その時々に合わせた声が出せるよう、口のひらき方を使い分けられるのが理想的です。
母音の発音と口の開き方
曲に合わせて口のひらき方を変えられるようになるには、まず安定して正しい発音ができることが大前提です。
また、歌声を美しく響かせるためには、話すときよりも口を大きくひらく必要があります。

Rob SlavenによるPixabayからの画像
母音の発音
日本語には「あいうえお」の母音がありますが、これは発声をする時の口の形の基本です。
それぞれ正しい口の形で発音できるよう練習しましょう。
ここでは、5つ続けて声に出す時に口がスムーズに動かせるよう「あえいおう」の順でご案内します。
あ(a)
まず縦に指が2本入るくらいに口をひらき、口角をちょっとだけ笑った感じで横に少し広げで発音します。
下あごに力が入らないように気を付けましょう。
え(e)
「あ」の口をもう少し横に広げたのが「え」の口の形です。
「あ」の時より上下が少し狭くなりますが、口の中は広く使いましょう。
い(i)
「え」からさらに口を横に広げます。
両頬を上げて、口が平べったくならないようにするのがポイントです。
お(o)
口をとがらせて発音しますが、「う」より口の形はやや大きくなります。
5つある母音の中で、「お」が最も口の奥で響くことを感じてください。
う(u)
「お」の口をさらに縦にすぼめます。
だけど、口を閉じすぎると声が出づらくなるので、指1本入るくらいには広げましょう。
口の中をひらく
前述したように、歌う時に大きく広げたいのは口の入り口ではなく口の中です。
共鳴腔を広くするために、まずは共鳴空の位置を確認しましょう。
あくびをしたとき、口の奥の上の方が持ち上がるのがわかりますか?
ここは「軟口蓋」といって、軟口蓋の周辺は共鳴腔のひとつです。
この部分が動くようになったら、発声が楽になります。
あくびをする(またはしたフリをする)と、感覚的に口の奥が広がる感じがつかめるはず。

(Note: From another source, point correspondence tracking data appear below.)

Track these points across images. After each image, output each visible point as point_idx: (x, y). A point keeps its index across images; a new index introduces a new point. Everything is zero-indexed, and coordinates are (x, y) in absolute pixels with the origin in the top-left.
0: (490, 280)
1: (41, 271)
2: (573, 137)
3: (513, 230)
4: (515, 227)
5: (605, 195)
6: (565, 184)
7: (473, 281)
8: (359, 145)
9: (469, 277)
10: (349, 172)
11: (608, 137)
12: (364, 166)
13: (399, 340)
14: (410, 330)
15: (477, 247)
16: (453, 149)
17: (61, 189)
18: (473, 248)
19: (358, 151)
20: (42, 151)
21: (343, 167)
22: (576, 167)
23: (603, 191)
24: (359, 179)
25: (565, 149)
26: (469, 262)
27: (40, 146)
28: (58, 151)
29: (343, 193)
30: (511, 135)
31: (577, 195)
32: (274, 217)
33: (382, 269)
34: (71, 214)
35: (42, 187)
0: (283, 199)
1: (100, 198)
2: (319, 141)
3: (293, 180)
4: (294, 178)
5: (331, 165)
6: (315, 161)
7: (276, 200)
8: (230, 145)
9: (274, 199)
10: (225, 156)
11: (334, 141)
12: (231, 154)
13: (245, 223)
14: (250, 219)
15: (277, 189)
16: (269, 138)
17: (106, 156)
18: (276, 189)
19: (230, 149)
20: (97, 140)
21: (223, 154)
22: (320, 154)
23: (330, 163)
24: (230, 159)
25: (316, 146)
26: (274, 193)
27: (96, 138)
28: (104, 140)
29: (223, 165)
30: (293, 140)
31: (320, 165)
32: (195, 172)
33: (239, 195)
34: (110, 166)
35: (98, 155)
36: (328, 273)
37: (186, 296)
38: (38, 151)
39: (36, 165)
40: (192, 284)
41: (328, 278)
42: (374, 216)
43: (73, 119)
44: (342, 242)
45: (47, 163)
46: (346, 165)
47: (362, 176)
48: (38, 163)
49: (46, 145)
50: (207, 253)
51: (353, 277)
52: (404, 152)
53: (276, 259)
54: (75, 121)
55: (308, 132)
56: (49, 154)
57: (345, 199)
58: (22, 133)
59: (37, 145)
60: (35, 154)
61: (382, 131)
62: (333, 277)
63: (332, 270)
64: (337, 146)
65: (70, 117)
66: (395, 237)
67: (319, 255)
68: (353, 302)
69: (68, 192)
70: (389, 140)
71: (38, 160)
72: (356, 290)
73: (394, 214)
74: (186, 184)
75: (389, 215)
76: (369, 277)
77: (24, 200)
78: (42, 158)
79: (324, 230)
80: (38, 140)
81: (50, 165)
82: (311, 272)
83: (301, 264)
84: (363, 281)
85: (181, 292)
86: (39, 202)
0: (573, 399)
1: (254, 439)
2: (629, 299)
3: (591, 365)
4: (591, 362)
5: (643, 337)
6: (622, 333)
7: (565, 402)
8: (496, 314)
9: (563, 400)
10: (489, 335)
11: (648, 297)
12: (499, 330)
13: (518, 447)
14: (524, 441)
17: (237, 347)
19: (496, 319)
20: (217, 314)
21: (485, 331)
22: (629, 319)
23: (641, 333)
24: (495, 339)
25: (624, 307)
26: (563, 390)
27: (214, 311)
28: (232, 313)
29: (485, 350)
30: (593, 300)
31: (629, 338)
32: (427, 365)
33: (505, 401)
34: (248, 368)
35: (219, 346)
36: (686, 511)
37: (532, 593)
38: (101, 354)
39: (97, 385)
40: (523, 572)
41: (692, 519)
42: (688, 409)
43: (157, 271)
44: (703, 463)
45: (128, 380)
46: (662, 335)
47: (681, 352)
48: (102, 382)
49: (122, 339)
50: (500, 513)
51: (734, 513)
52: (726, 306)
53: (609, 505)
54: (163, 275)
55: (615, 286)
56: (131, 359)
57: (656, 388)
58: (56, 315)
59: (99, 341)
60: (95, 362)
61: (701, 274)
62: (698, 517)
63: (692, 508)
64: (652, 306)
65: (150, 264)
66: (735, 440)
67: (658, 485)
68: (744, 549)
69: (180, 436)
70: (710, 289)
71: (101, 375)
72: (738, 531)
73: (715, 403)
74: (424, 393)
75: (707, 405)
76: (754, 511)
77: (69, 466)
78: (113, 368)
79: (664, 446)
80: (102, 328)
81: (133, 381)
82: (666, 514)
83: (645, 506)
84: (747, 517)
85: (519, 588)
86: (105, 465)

また、下あごに力が入ると口の中で声が響かなくなってしまうので、高音などで口を大きく開けたい時は口角や頬を上げるようにしましょう。
あごを下げるよりも、上の歯を見せるように口角を上げるのがポイント。
唇の端を耳に近づけるようなイメージです。
うまくできない人は、両手で頬を持ち上げてみると感覚がつかみやすくなります。